São tempos de absurda solidão e frustração por aqueles que não têm o que dar e receber, seja um presente, um abraço, um aperto de mão, um beijo no rosto. Mesmo que fosse tão-somente um olhar. Sensível a esse incômodo, parte da sociedade se debruça nas campanhas de distribuição de brinquedos, roupas, alimentos em nome do cristianismo, da solidariedade. No borbulhar dos champanhes de final de ano, finda esse tempo de divisão de bens e afetos. A vida retoma seu figurino individualista, exclusivista.
É aí que os Papais-Noéis verdadeiros, espécies de anjos de asas atrofiadas e sem o charme da azáfama em embrulhar presentes e doces, mostrados nos noticiários de TV, voltam ao seu destino feito de silêncio e luta. Muitas vezes agredidos por essa mesma sociedade condoída e solidária, como é comum ocorrer com aqueles que acolhem crianças aidéticas e abandonadas.

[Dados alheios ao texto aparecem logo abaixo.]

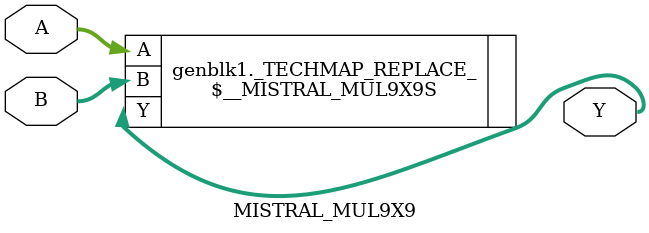
<source format=v>
module MISTRAL_FF(
    input DATAIN, CLK, ACLR, ENA, SCLR, SLOAD, SDATA,
    output reg Q
);

parameter _TECHMAP_CONSTMSK_ACLR_ = 1'b0;

// If the async-clear is constant, we assume it's disabled.
if (_TECHMAP_CONSTMSK_ACLR_ != 1'b0)
    $__MISTRAL_FF_SYNCONLY _TECHMAP_REPLACE_ (.DATAIN(DATAIN), .CLK(CLK), .ENA(ENA), .SCLR(SCLR), .SLOAD(SLOAD), .SDATA(SDATA), .Q(Q));
else
    wire _TECHMAP_FAIL_ = 1;

endmodule

// Map parametrically-signed multipliers to fixed signed/unsigned multipliers.
module MISTRAL_MUL27X27(input [26:0] A, input [26:0] B, output [53:0] Y);

parameter A_SIGNED = 1;
parameter B_SIGNED = 1;

if (A_SIGNED || B_SIGNED)
    $__MISTRAL_MUL27X27S _TECHMAP_REPLACE_ (.A(A), .B(B), .Y(Y));
else
    $__MISTRAL_MUL27X27U _TECHMAP_REPLACE_ (.A(A), .B(B), .Y(Y));

endmodule

module MISTRAL_MUL18X18(input [17:0] A, input [17:0] B, output [35:0] Y);

parameter A_SIGNED = 1;
parameter B_SIGNED = 1;

if (A_SIGNED || B_SIGNED)
    $__MISTRAL_MUL18X18S _TECHMAP_REPLACE_ (.A(A), .B(B), .Y(Y));
else
    $__MISTRAL_MUL18X18U _TECHMAP_REPLACE_ (.A(A), .B(B), .Y(Y));

endmodule

module MISTRAL_MUL9X9(input [8:0] A, input [8:0] B, output [17:0] Y);

parameter A_SIGNED = 1;
parameter B_SIGNED = 1;

if (A_SIGNED || B_SIGNED)
    $__MISTRAL_MUL9X9S _TECHMAP_REPLACE_ (.A(A), .B(B), .Y(Y));
else
    $__MISTRAL_MUL9X9U _TECHMAP_REPLACE_ (.A(A), .B(B), .Y(Y));

endmodule

</source>
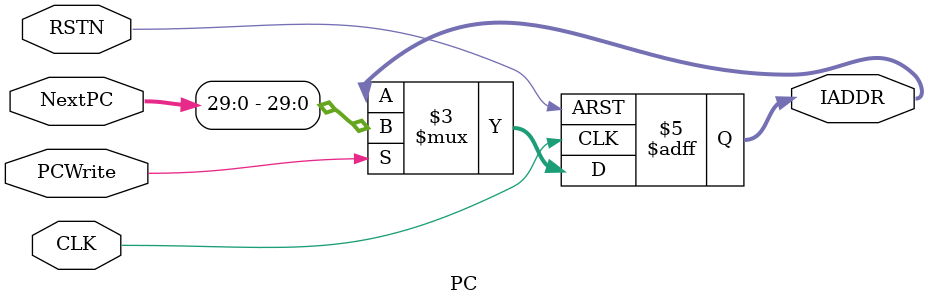
<source format=v>
module PC(
	input PCWrite, CLK, RSTN,
	input [31:0] NextPC,
	output reg [29:0] IADDR
);
always@(posedge CLK or negedge RSTN) begin
	if(~RSTN) IADDR <= 0;
	else if (PCWrite) IADDR <= NextPC[29:0]; // NextPC >> 2 (word)
end
endmodule

</source>
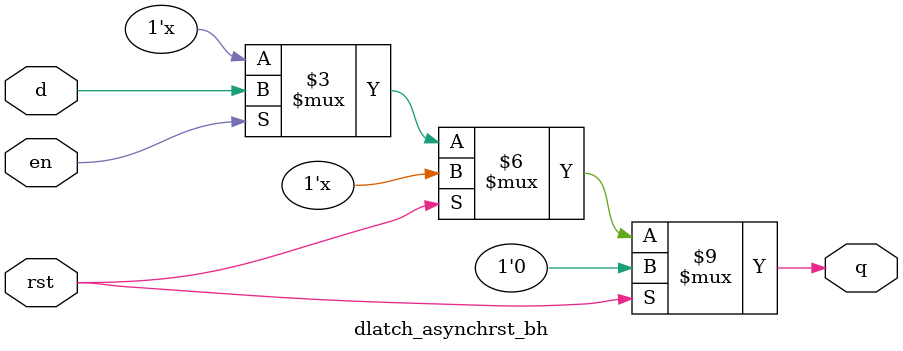
<source format=v>

module dlatch_asynchrst_bh(q,d,en,rst);

input		en,d,rst;
output	reg	q;

always @(en,d,rst)
	if(rst)
		q = 1'b0;
	else if(en)
		q = d;

endmodule
</source>
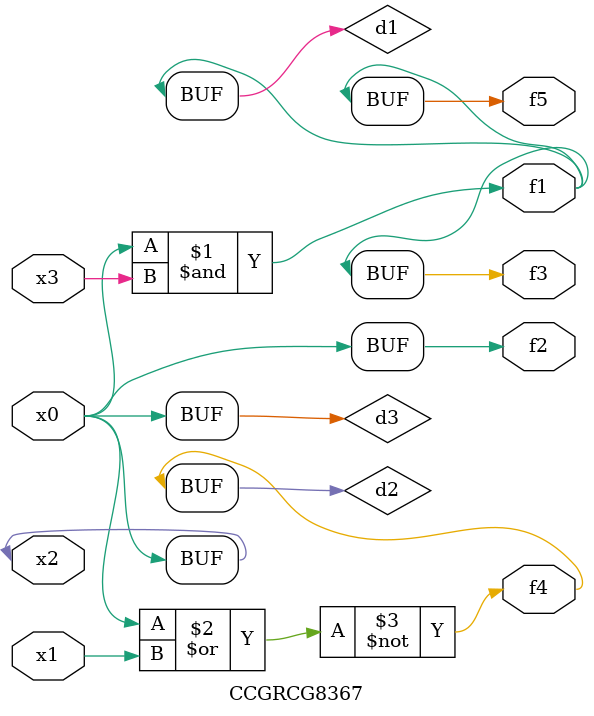
<source format=v>
module CCGRCG8367(
	input x0, x1, x2, x3,
	output f1, f2, f3, f4, f5
);

	wire d1, d2, d3;

	and (d1, x2, x3);
	nor (d2, x0, x1);
	buf (d3, x0, x2);
	assign f1 = d1;
	assign f2 = d3;
	assign f3 = d1;
	assign f4 = d2;
	assign f5 = d1;
endmodule

</source>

Essa gente anônima – não importa se ricos ou pobres – é que alimenta e dá sentido ao conceito da solidariedade, no correr dos dias, semanas, meses. Com o fim da euforia natalina, esse pequeno exército vai bater nas portas em busca de dinheiro, remédio, alimentos, roupas, agasalhos.
São Papais Noéis desengonçados, longe das fantasias, cumprindo seu papel de proteger e manter ainda vivos os sentimentos de amor, fraternidade, fé encerrados nos votos de final de ano.